• [WORK INSTRUCTIONS]:
Repeat the passage about Vasile Buhăescu's football career word for word, in full.

• [PROVIDED PASSAGE]:
╭──
Vasile Buhăescu (born 2 February 1988) is a Romanian professional footballer who plays as a striker.

Club career

He started his career at the second team of the Vaslui, FCM Huși, but in October 2005, he was selected by Mircea Rednic to play in the first team.  His first match was against Pandurii Târgu-Jiu, and he was seen then as a great star. In his first season he failed to score a goal.

In the next season, he started playing more, and at the final season, he played 24 games.

At the beginning of the new season, he was linked by FCSB, but Adrian Porumboiu rejected the 1 million offer, saying that in a few years he would be worth four times as much. He started in the first 11 in the new season, but because of his injuries, he failed to play more than ten games. His only goal in this season was in a draw, against UTA Arad.
╰──
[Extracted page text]
╭──
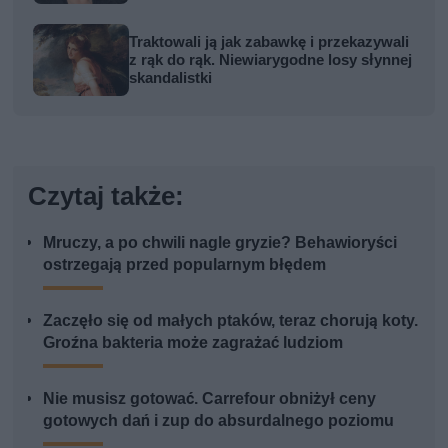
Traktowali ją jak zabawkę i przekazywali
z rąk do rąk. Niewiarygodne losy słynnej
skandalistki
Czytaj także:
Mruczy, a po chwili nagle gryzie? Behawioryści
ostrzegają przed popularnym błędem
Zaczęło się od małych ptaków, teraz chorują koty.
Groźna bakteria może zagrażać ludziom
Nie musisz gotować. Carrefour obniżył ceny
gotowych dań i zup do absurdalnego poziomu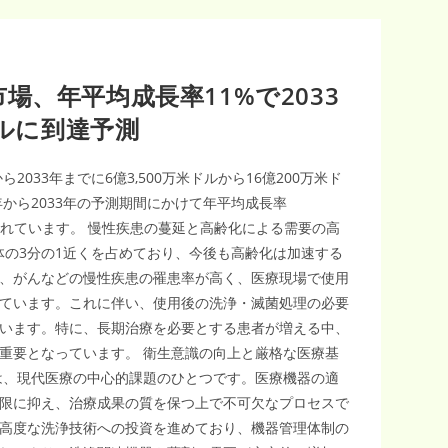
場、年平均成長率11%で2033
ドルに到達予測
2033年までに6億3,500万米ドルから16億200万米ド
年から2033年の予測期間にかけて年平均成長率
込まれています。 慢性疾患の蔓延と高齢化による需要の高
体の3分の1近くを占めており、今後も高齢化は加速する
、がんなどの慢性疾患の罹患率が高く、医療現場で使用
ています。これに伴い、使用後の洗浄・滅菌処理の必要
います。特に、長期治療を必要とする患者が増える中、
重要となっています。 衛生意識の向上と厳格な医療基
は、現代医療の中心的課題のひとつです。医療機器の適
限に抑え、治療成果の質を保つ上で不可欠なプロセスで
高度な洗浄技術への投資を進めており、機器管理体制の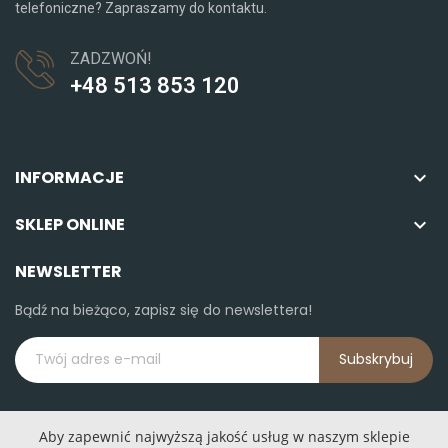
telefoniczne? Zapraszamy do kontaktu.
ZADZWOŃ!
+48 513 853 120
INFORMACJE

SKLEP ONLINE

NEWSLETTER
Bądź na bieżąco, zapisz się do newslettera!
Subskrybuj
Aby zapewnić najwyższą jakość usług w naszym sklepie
╰──
╭──
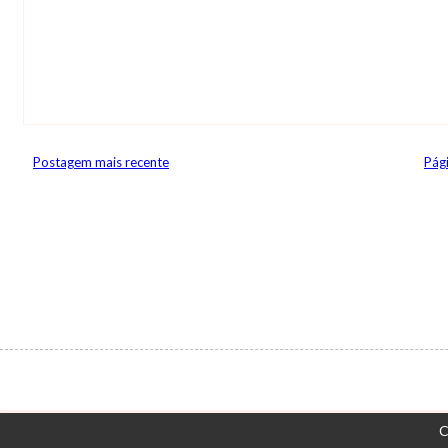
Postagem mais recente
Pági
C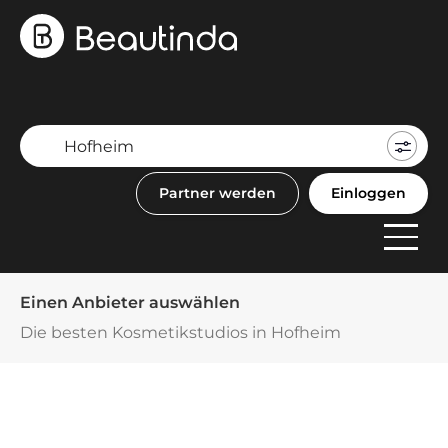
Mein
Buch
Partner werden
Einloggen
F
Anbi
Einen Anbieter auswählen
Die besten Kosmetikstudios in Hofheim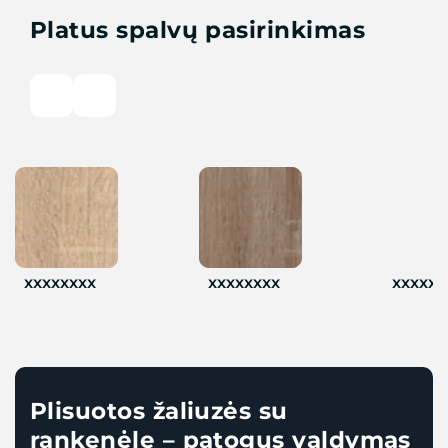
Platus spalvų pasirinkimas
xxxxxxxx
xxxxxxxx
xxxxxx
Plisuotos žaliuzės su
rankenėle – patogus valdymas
╰──
• [EXERCISE SOLUTION]:
Vasile Buhăescu (born 2 February 1988) is a Romanian professional footballer who plays as a striker.

Club career

He started his career at the second team of the Vaslui, FCM Huși, but in October 2005, he was selected by Mircea Rednic to play in the first team.  His first match was against Pandurii Târgu-Jiu, and he was seen then as a great star. In his first season he failed to score a goal.

In the next season, he started playing more, and at the final season, he played 24 games.

At the beginning of the new season, he was linked by FCSB, but Adrian Porumboiu rejected the 1 million offer, saying that in a few years he would be worth four times as much. He started in the first 11 in the new season, but because of his injuries, he failed to play more than ten games. His only goal in this season was in a draw, against UTA Arad.